OGJ Newsletters

July 13, 2009

General Interest Quick Takes

Impacts estimated for hydraulic fracturing

US economic strength would be reduced by several billion dollars in the next 5 years if hydraulic fracturing was federally regulated, the second part of an American Petroleum Institute-commissioned study found.

Adopting proposals to essentially duplicate existing state regulations of a process that is helping to open up significant domestic shale gas resources would lead to job losses and a wider trade deficit, API said on July 1 as it released the second part of the study by IHS Global Insight.

The latest report looked at three scenarios: a hydraulic fracturing ban, restrictions on fluids that could be used, and the implementation of federal underground injection control (UIC) compliance regulations in addition to current state regulations.

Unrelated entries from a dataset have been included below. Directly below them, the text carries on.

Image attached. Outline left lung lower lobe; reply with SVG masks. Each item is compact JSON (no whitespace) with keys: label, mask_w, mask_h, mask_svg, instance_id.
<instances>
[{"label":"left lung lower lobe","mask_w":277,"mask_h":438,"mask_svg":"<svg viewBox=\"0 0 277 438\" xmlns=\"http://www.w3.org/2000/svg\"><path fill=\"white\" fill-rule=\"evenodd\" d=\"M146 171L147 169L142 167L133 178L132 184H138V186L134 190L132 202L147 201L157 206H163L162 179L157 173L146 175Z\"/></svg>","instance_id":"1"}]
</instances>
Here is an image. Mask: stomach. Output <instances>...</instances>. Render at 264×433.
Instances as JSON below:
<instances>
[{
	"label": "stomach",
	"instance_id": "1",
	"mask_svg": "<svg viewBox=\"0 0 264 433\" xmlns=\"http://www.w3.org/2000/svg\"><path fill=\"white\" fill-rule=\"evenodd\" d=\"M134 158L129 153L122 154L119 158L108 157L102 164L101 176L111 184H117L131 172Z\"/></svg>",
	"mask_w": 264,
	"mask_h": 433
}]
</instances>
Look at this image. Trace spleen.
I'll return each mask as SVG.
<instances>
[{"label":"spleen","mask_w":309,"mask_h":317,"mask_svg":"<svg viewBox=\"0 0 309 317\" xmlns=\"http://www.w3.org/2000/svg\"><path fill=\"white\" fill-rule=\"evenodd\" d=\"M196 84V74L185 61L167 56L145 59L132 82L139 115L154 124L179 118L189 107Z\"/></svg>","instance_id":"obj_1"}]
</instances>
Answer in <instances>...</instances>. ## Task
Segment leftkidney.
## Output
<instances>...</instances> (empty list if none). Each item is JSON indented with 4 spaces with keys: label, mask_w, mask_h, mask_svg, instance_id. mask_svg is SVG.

With a total ban, the study said real gross domestic product would plunge $374 billion, or 2.3%, from the economic reference case and 2.9 million jobs, or 2%, would be lost by 2014 as a result of the 79% drop in oil and gas well completions which would result.

US GDP would drop by $172 billion, or 1.1%, and 1.3 million jobs, or 0.9%, would be lost under the study’s fluid restrictions scenario. The UIC compliance approach, meanwhile, would cut GDP by $84 billion, or 0.5%, and oil and gas industry payrolls by 635,000 jobs, or 0.4% during the same period, the study said.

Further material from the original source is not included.